The liturgy often seems to have the quality of a performance with the priest and liturgical ministers cast in the roles of performers and behaving accordingly. Consequently, congregations are often expecting to be ‘entertained’ rather as spectators might be at a theatre.
Again, I agree in large degree, though I would ask whether what Msgr. Wadsworth sees as a desire to be “entertained” might not be more charitably identified as a desire to be engaged. I think it’s worth giving congregations the benefit of the doubt.
The manner of the distribution and reception of Holy Communion (including the appropriateness of one’s reception of Communion at a particular Mass) has led to a casual disregard for this great Sacrament.
Maybe. I am not convinced that communion standing or in the hand is a cause of such disregard. Many Anglicans who kneel to receive communion have understandings of Eucharistic presence that I suspect Msgr. Wadsworth would find inadequate. And while there certainly is casual disregard for the sacrament present in the Church today, I think among those who show up for Mass on a regular basis it is not particularly widespread. But perceptions on this may differ.
A proliferation of Communion Services presided over by lay people has resulted in a lessening of the sense of the importance of the Eucharistic sacrifice.

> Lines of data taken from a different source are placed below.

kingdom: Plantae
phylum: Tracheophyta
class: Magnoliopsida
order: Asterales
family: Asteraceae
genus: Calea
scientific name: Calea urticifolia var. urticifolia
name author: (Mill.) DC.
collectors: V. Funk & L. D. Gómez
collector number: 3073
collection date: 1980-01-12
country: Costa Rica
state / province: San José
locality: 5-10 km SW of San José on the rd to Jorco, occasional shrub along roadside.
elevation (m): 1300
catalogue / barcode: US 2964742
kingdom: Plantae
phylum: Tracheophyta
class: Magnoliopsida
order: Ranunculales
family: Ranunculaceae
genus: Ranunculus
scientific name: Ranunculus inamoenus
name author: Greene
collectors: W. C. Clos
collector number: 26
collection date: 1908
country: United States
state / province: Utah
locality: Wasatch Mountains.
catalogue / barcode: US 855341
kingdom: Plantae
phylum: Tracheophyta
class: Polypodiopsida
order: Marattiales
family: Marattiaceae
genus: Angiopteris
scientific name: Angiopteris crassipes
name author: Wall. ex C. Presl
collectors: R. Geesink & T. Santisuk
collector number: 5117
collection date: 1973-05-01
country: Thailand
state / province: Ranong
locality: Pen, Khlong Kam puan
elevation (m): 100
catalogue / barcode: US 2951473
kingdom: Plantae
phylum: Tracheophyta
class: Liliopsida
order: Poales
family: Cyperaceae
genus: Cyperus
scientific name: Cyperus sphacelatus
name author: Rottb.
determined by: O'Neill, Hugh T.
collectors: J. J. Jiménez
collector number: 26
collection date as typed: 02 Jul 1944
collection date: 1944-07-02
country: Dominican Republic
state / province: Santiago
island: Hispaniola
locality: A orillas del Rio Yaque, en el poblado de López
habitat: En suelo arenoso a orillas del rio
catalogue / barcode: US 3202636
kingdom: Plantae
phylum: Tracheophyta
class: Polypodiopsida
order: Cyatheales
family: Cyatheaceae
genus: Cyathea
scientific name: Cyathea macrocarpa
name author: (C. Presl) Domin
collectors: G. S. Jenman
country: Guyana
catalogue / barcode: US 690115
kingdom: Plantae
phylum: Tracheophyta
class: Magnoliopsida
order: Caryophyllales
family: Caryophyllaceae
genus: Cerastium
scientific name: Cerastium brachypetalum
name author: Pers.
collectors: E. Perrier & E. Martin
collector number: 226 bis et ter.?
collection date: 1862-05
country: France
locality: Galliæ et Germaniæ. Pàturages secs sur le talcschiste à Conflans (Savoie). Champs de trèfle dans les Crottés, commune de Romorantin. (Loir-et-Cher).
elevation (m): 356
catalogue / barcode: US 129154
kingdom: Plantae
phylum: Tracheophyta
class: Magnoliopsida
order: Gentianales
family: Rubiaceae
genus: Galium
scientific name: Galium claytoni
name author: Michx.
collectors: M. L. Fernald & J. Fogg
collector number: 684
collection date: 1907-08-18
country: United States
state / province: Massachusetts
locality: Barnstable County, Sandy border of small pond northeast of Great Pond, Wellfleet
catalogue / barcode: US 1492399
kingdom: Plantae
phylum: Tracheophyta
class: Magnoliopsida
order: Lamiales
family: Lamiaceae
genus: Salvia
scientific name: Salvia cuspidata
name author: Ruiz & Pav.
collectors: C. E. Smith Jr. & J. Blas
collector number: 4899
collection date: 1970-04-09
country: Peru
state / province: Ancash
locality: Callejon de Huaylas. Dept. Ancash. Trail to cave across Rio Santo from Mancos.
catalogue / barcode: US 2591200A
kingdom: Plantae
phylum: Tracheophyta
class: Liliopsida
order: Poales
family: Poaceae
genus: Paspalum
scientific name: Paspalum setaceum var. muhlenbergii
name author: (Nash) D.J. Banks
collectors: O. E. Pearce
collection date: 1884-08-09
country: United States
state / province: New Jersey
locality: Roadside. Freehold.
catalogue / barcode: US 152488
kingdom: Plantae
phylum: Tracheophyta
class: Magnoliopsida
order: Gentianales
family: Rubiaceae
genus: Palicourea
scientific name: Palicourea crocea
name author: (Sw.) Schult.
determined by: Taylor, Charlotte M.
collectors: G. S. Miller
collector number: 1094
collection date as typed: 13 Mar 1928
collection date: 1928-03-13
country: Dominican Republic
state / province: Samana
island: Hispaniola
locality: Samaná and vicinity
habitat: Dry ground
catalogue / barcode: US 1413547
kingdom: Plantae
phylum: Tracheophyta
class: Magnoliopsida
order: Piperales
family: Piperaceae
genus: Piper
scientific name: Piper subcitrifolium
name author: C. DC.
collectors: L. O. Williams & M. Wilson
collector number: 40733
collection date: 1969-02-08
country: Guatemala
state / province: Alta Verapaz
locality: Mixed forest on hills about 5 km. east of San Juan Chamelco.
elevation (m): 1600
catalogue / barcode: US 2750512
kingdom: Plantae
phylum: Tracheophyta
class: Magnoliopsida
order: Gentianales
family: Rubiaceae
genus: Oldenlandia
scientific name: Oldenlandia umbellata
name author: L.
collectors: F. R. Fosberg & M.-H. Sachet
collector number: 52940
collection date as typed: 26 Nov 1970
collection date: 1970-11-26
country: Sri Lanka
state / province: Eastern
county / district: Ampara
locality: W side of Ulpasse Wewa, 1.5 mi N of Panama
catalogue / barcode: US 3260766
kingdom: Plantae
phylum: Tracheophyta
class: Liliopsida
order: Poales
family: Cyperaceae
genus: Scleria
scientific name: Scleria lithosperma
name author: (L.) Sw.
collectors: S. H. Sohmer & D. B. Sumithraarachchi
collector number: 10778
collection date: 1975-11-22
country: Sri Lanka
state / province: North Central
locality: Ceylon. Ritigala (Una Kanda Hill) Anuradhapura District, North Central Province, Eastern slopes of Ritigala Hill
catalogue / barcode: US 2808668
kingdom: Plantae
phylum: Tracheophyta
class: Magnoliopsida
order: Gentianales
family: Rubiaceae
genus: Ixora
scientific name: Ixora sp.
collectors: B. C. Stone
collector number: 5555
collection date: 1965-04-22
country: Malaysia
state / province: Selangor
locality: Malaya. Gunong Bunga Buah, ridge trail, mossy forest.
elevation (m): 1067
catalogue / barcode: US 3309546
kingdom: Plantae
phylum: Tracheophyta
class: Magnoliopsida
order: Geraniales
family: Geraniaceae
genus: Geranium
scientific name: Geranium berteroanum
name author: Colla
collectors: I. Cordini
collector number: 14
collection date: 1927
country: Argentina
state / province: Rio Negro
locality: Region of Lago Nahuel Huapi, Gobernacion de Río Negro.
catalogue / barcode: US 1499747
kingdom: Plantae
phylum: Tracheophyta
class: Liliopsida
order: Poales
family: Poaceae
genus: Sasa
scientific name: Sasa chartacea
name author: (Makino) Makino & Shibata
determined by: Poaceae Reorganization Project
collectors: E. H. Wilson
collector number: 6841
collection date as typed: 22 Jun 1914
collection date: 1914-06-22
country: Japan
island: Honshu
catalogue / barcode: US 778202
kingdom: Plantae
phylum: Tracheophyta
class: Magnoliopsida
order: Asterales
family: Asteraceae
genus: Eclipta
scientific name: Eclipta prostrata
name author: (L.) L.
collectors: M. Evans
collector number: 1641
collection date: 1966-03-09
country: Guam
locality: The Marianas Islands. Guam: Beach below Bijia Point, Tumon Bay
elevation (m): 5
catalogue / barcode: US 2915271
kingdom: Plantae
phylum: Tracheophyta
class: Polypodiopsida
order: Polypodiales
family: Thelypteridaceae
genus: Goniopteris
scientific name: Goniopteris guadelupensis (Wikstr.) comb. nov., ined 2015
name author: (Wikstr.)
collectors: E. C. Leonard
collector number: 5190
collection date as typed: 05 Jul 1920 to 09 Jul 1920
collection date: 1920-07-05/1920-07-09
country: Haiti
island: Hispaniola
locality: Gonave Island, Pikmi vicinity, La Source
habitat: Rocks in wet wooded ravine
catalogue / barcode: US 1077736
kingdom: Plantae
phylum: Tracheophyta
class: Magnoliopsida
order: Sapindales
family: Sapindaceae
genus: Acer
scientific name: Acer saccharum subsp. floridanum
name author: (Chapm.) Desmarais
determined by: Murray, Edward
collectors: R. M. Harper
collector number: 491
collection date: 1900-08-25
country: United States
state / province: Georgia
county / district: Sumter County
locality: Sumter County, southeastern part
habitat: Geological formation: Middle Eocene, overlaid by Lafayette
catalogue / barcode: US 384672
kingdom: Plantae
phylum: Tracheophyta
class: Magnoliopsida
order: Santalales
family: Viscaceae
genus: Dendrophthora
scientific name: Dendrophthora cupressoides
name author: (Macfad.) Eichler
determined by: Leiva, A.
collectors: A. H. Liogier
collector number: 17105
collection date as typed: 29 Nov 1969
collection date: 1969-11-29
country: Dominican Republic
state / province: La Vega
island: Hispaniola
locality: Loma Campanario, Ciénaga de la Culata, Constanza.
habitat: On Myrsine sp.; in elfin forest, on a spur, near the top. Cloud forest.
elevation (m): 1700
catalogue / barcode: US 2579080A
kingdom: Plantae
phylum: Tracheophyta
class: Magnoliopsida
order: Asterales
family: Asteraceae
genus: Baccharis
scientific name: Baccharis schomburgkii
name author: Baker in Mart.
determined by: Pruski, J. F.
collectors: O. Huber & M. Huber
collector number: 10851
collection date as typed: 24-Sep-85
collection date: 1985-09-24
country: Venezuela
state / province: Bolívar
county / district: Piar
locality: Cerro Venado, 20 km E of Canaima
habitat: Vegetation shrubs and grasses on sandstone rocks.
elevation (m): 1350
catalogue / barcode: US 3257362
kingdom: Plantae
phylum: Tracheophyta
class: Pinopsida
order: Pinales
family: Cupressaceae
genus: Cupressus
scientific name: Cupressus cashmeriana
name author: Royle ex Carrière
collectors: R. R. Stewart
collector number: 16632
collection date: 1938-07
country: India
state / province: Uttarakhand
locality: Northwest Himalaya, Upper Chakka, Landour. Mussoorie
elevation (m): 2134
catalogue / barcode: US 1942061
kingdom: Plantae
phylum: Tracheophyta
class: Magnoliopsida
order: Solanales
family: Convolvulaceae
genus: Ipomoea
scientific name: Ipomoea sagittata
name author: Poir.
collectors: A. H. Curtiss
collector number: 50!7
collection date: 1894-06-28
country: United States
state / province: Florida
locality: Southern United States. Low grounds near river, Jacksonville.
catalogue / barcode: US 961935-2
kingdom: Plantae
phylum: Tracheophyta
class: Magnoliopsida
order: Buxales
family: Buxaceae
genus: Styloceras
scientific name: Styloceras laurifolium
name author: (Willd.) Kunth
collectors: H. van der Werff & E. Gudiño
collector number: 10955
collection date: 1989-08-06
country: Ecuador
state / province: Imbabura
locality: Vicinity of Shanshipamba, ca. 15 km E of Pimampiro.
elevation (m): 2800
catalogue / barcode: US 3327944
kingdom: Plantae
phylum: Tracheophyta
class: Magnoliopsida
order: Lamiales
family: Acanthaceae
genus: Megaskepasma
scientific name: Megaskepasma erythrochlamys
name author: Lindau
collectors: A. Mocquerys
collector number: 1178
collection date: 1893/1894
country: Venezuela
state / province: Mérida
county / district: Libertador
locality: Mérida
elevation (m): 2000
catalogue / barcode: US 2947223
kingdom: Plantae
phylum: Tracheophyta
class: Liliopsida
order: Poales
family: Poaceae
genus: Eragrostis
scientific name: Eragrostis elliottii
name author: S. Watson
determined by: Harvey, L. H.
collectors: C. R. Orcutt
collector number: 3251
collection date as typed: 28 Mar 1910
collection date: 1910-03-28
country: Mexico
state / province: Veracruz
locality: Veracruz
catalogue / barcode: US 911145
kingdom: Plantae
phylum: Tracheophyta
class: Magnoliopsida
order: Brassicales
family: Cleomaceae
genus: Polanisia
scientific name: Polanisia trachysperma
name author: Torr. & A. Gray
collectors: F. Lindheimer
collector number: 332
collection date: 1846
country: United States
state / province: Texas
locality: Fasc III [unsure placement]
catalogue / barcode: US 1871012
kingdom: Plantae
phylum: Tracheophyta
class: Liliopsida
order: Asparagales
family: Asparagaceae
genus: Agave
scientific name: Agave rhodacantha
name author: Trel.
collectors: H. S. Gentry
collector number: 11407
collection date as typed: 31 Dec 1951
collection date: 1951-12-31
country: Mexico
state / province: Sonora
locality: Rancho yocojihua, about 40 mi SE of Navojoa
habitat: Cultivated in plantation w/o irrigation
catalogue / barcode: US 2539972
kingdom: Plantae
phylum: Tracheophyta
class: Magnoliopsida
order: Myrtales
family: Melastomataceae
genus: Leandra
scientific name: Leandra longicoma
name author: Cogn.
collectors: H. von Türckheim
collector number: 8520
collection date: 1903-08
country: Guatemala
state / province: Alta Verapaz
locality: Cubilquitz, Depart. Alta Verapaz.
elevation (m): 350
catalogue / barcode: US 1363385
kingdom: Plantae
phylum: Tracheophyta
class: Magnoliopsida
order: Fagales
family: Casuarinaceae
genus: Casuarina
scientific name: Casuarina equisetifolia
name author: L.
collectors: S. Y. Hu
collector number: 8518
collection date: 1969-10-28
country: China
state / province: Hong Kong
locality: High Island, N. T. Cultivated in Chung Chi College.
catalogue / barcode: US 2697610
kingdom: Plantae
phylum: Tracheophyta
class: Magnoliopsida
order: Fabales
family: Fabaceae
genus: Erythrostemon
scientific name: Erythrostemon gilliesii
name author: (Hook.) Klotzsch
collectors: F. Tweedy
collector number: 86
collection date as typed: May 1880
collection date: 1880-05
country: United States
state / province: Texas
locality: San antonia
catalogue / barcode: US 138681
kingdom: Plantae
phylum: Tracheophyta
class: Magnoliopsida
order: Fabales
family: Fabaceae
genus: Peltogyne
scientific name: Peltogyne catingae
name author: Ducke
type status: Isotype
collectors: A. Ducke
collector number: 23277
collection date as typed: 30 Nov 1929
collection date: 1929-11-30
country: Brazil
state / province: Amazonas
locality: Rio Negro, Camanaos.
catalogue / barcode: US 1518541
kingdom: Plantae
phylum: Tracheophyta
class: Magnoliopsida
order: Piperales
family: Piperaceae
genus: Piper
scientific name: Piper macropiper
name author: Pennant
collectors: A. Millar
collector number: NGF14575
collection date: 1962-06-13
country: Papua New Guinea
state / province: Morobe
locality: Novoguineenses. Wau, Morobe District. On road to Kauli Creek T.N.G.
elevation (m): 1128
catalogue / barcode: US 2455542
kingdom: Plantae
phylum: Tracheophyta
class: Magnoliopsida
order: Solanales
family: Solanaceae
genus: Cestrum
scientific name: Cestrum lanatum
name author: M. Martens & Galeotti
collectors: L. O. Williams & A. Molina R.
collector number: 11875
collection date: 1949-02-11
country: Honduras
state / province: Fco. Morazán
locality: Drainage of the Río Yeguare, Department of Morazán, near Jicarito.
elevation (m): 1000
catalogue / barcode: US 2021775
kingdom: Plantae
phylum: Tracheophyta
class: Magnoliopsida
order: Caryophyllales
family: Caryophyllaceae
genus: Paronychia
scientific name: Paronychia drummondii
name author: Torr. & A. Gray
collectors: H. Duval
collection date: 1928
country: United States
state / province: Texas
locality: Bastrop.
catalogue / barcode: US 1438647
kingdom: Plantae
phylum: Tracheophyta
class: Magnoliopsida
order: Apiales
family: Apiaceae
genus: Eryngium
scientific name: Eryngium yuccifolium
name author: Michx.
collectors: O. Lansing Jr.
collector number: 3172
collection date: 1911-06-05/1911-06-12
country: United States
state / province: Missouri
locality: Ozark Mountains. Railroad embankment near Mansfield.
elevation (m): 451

Are these really “proliferating,” or is this another example of rhetorical overkill? They are extremely rare in my parish. And as for seeing the Eucharist primarily in terms of “receiving communion” rather that participation in the Eucharistic sacrifice, this is a problem that was widespread prior to the Council — read any work by a liturgical progressive from the 40s or 50s and you will find this being lamented.
The appalling banality of much liturgical music and the lack of any true liturgical spirit in the use of music in the liturgy has been a primary generating force in anti-liturgical culture.
I don’t really disagree, though I wonder if matters were any better — and perhaps not significantly worse — before the Council.
There is much more in Msgr. Wadsworths address that could be discussed — particularly his remarks about “active participation.” So have at it!